Print every line from the start of the data, and when you reach the line with "Table 5.3-1: Summary of the results tested", include it and stop. Pictures are not part of the copy.

━━━━

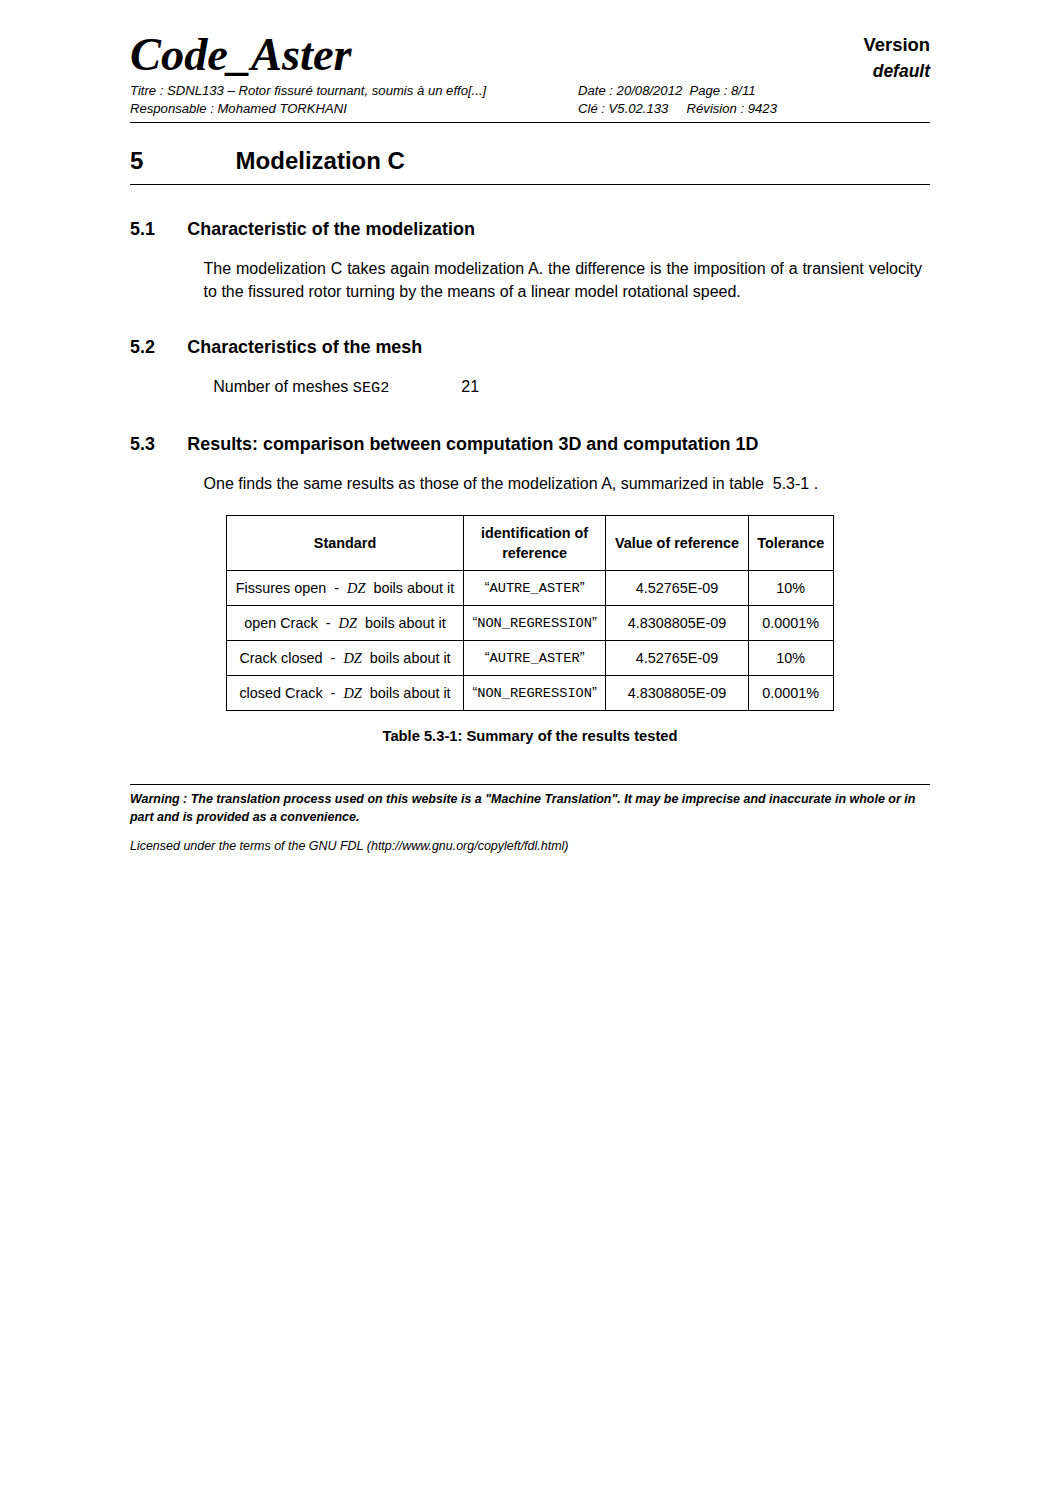Code_Aster
Version
default
Titre : SDNL133 – Rotor fissuré tournant, soumis à un effo[...] Responsable : Mohamed TORKHANI
Date : 20/08/2012 Page : 8/11 Clé : V5.02.133 Révision : 9423
5 Modelization C
5.1 Characteristic of the modelization
The modelization C takes again modelization A. the difference is the imposition of a transient velocity to the fissured rotor turning by the means of a linear model rotational speed.
5.2 Characteristics of the mesh
Number of meshes SEG221
5.3 Results: comparison between computation 3D and computation 1D
One finds the same results as those of the modelization A, summarized in table 5.3-1 .
| Standard | identification of reference | Value of reference | Tolerance |
| --- | --- | --- | --- |
| Fissures open - DZ boils about it | “ AUTRE_ASTER ” | 4.52765E-09 | 10% |
| open Crack - DZ boils about it | “ NON_REGRESSION ” | 4.8308805E-09 | 0.0001% |
| Crack closed - DZ boils about it | “ AUTRE_ASTER ” | 4.52765E-09 | 10% |
| closed Crack - DZ boils about it | “ NON_REGRESSION ” | 4.8308805E-09 | 0.0001% |
Table 5.3-1: Summary of the results tested
Warning : The translation process used on this website is a "Machine Translation". It may be imprecise and inaccurate in whole or in part and is provided as a convenience.
Licensed under the terms of the GNU FDL (http://www.gnu.org/copyleft/fdl.html)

━━━━

RESPONSE AREA -
Code_Aster
Version
default
Titre : SDNL133 – Rotor fissuré tournant, soumis à un effo[...] Responsable : Mohamed TORKHANI
Date : 20/08/2012 Page : 8/11 Clé : V5.02.133 Révision : 9423
5 Modelization C
5.1 Characteristic of the modelization
The modelization C takes again modelization A. the difference is the imposition of a transient velocity to the fissured rotor turning by the means of a linear model rotational speed.
5.2 Characteristics of the mesh
Number of meshes SEG221
5.3 Results: comparison between computation 3D and computation 1D
One finds the same results as those of the modelization A, summarized in table 5.3-1 .
| Standard | identification of reference | Value of reference | Tolerance |
| --- | --- | --- | --- |
| Fissures open - DZ boils about it | “ AUTRE_ASTER ” | 4.52765E-09 | 10% |
| open Crack - DZ boils about it | “ NON_REGRESSION ” | 4.8308805E-09 | 0.0001% |
| Crack closed - DZ boils about it | “ AUTRE_ASTER ” | 4.52765E-09 | 10% |
| closed Crack - DZ boils about it | “ NON_REGRESSION ” | 4.8308805E-09 | 0.0001% |
Table 5.3-1: Summary of the results tested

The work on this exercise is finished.